Pharmacovigilance is mainly based on the spontaneous reporting of ADRs. Initially, only health professionals were allowed to report ADRs. Subsequently, however, a number of studies [6-10] demonstrated the value of patients as reporters. Hughes and Cohen stated that drug user reporting could be a complementary source of knowledge [11]. Currently, a number of countries consider direct patient reporting to be a valuable source in pharmacovigilance [12] and have implemented regulations and solutions for patients’ spontaneous reporting to health authorities. Although patients have increased the number of reporters, ADR underreporting remains a limitation of the current pharmacovigilance system [13-15]. Moreover, other sources for pharmacovigilance are now considered, such as via the secondary use of electronic health records [16-23].

The recent Web 2.0 and social media expansions have been accompanied by a rapid growth in the number of discussions on the Internet regarding drug uses. Social media constitutes a new data source for postmarketing drug safety surveillance [24] and may be of interest in identifying signals because of their high volume and availability.

The use of Internet discussions as an additional data source relies on methods to parse, extract, structure, collect, and organize relevant information from the Web pages for analysis. The use of many sources, the large amount of data, and the heterogeneity of data require multiple steps to obtain analyzable corpora. Methods derived from big data and natural language processing (NLP) need to be considered. Recent works have proposed solutions to address these issues and to standardize the process of extracting information from Web pages in social media.
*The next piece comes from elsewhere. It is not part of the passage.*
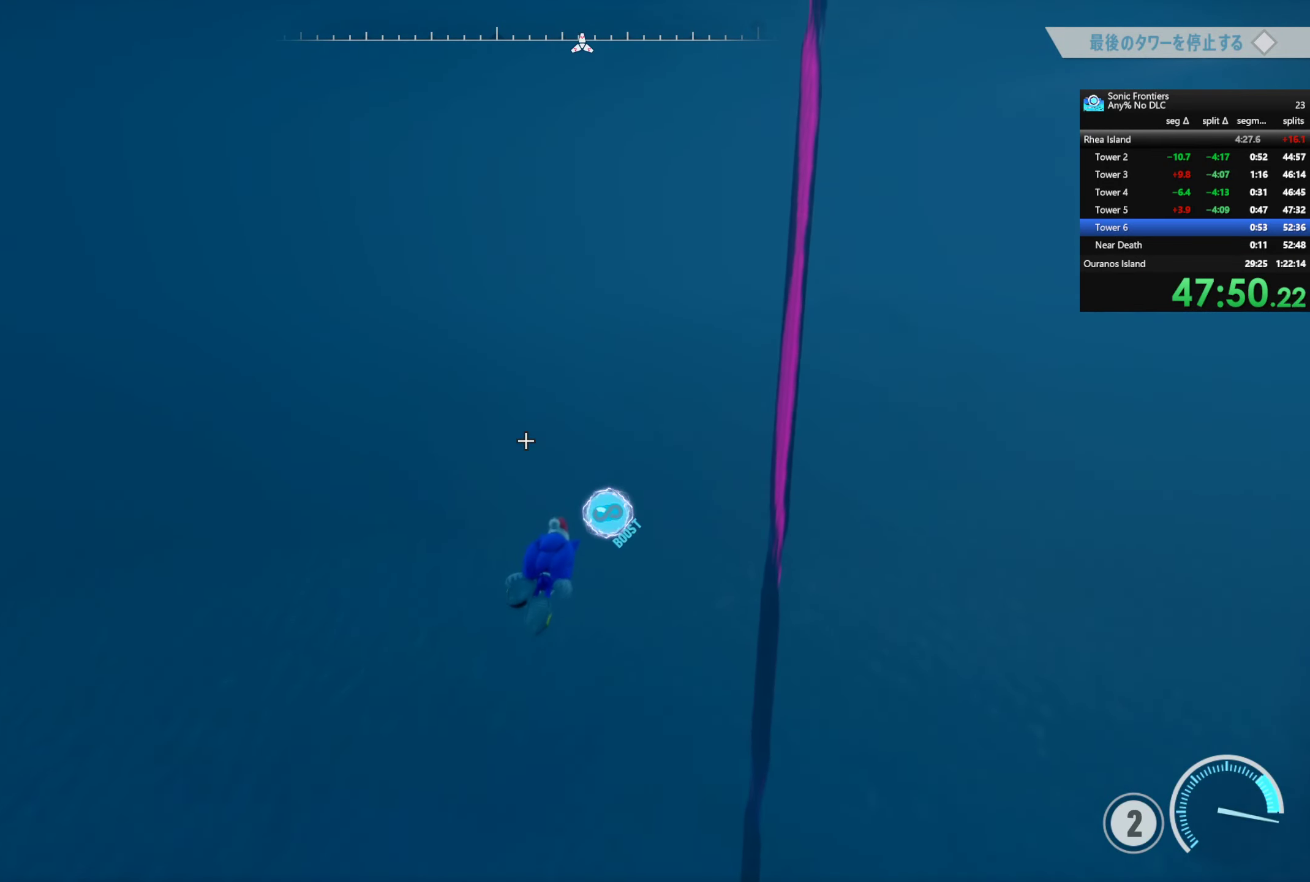
{"dt_ms": 500, "buttons": ["R2"], "left_stick": "center", "right_stick": "center", "button_events": []}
In addition, questions remain about the quality of information available in users’ Web 2.0 discussions. Whereas electronic health records and health professionals’ ADR reports are structured and well documented, there are no requirements regarding writing and structuring descriptions of pharmacovigilance-related events on social media, and information may be scarce or incomplete.
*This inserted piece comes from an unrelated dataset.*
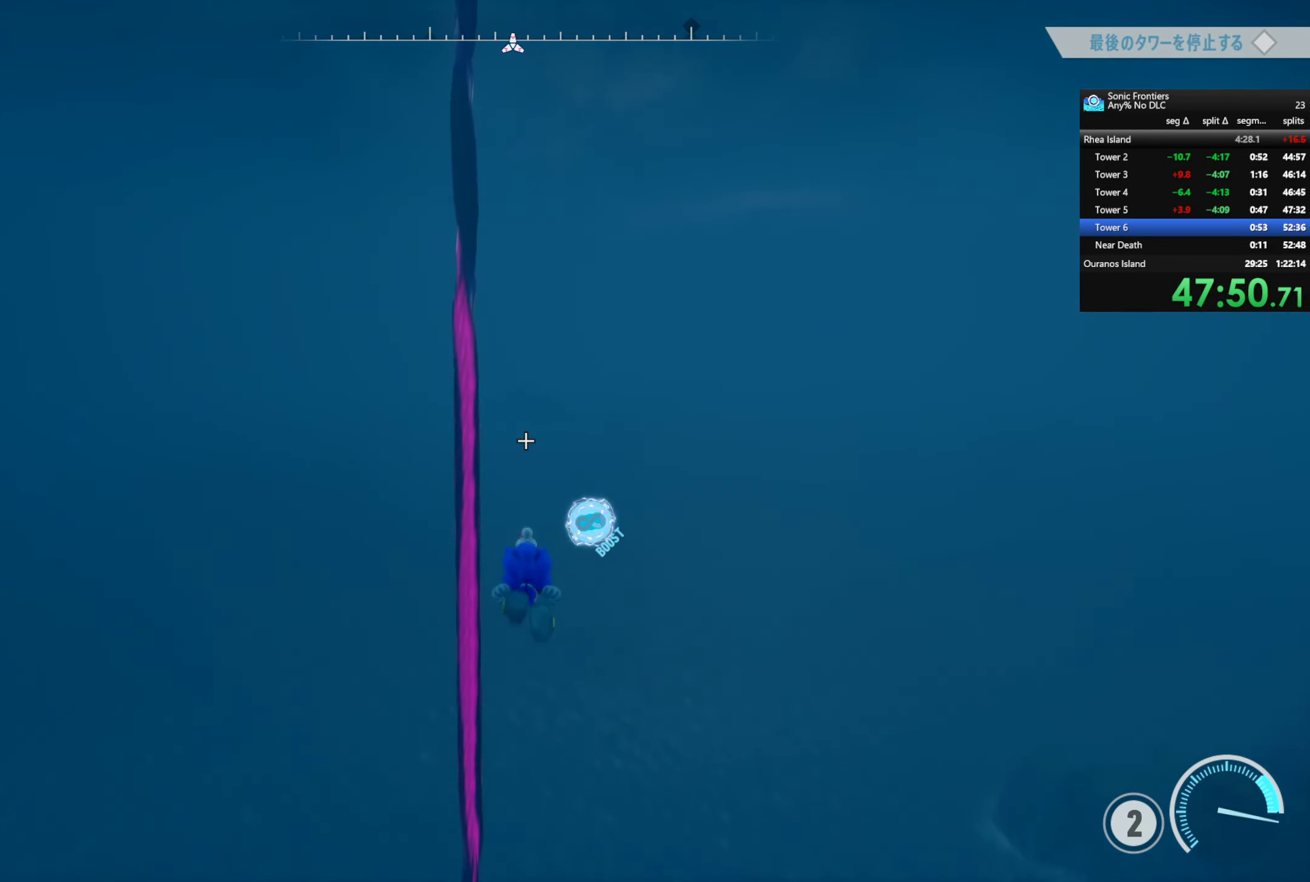
{"dt_ms": 500, "buttons": ["R2"], "left_stick": "left", "right_stick": "center", "button_events": []}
We performed a scoping review of relevant previously published studies to assess how social media can be used as a data source for postmarketing drug surveillance. This type of literature review aims at providing an overview of the type, extent, and quantity of research available on this topic. Our overview describes the methods used to manage the data from the corpus of Web users’ messages and the obtained results, and identifies potential research gaps and future needs.

MethodsOverview

We used the scoping review methodology described by Arksey and O’Malley [25] and further refined by Levac et al [26] and Daudt et al [27]. This methodology divides reviews into six stages: (1) identifying the research question, (2) identifying relevant studies, (3) selecting studies, (4) charting the data, (5) collating, summarizing, and reporting the results, and (6) consultation with stakeholders. Although the sixth stage is optional, we followed the recommendations to consider it a required component.

Stage 1: Identifying the Research Question

The focus of this scoping review is the use of social media as a new source of data in pharmacovigilance. We use the common definition of social media as media-based or user-generated content. Consequently, we did not consider the news media. To define the search question, we first selected a sample of available publications and found two types: (1) reviews of Web forums conducted by pharmacovigilance specialists on the one hand and (2) technical articles on information extraction approaches authored by computer scientists on the other. In this article, we use the term “identification” to denote the manual process of pulling up social media pages and reviewing them for reports of ADRs. The term “extraction” is used to describe the algorithms that automatically extract ADR information from social media. In the following sections, terms such as “messages,” “social media,” “discussion,” and “page” refer to Web content.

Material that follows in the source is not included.